## Work to complete
Reproduce each line of the rows below character for character, leaving out the pictures.

## Dataset rows

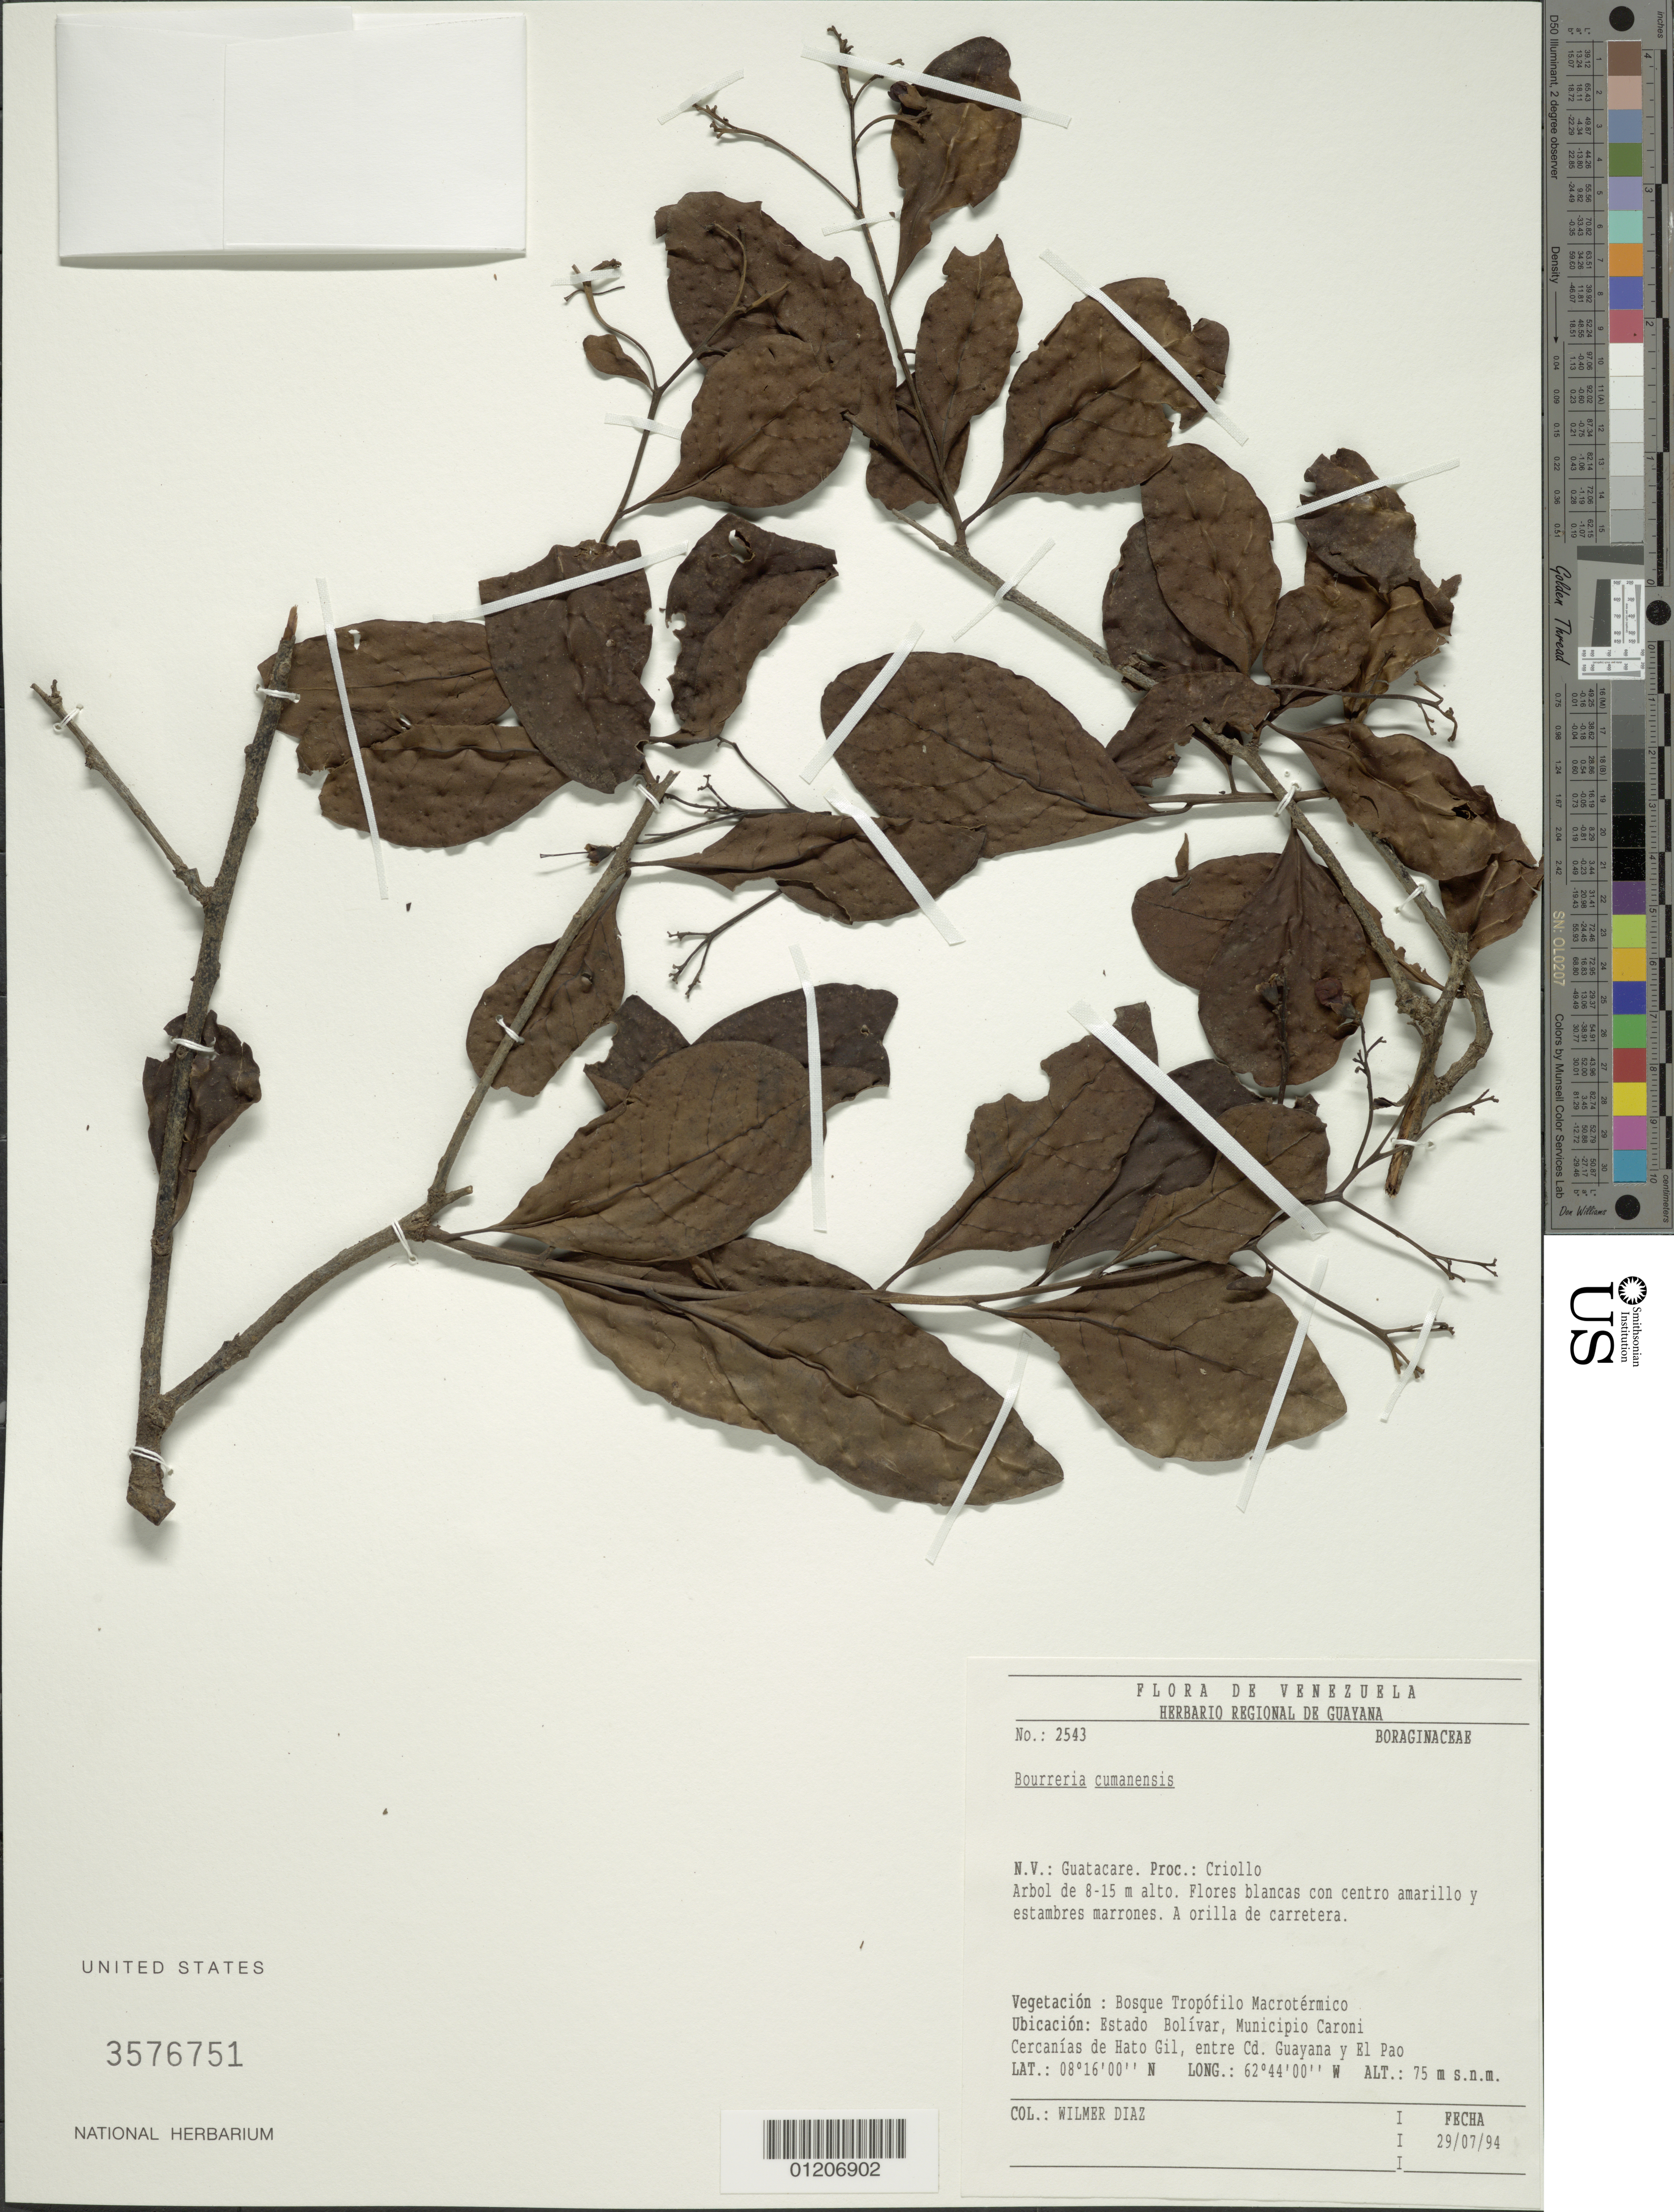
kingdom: Plantae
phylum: Tracheophyta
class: Magnoliopsida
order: Boraginales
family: Ehretiaceae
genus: Bourreria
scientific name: Bourreria cumanensis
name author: (Loefl.) O.E. Schulz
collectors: W. Díaz P.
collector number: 2543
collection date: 1994-07-29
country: Venezuela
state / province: Bolívar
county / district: Caroní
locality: Cercanias de Hato Gil, entre Cd. Guayana y El Pao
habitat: A orilla de carretera. Bosque tropofilo macrotermico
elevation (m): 75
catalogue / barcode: US 3576751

## Answer to this exercise
kingdom: Plantae
phylum: Tracheophyta
class: Magnoliopsida
order: Boraginales
family: Ehretiaceae
genus: Bourreria
scientific name: Bourreria cumanensis
name author: (Loefl.) O.E. Schulz
collectors: W. Díaz P.
collector number: 2543
collection date: 1994-07-29
country: Venezuela
state / province: Bolívar
county / district: Caroní
locality: Cercanias de Hato Gil, entre Cd. Guayana y El Pao
habitat: A orilla de carretera. Bosque tropofilo macrotermico
elevation (m): 75
catalogue / barcode: US 3576751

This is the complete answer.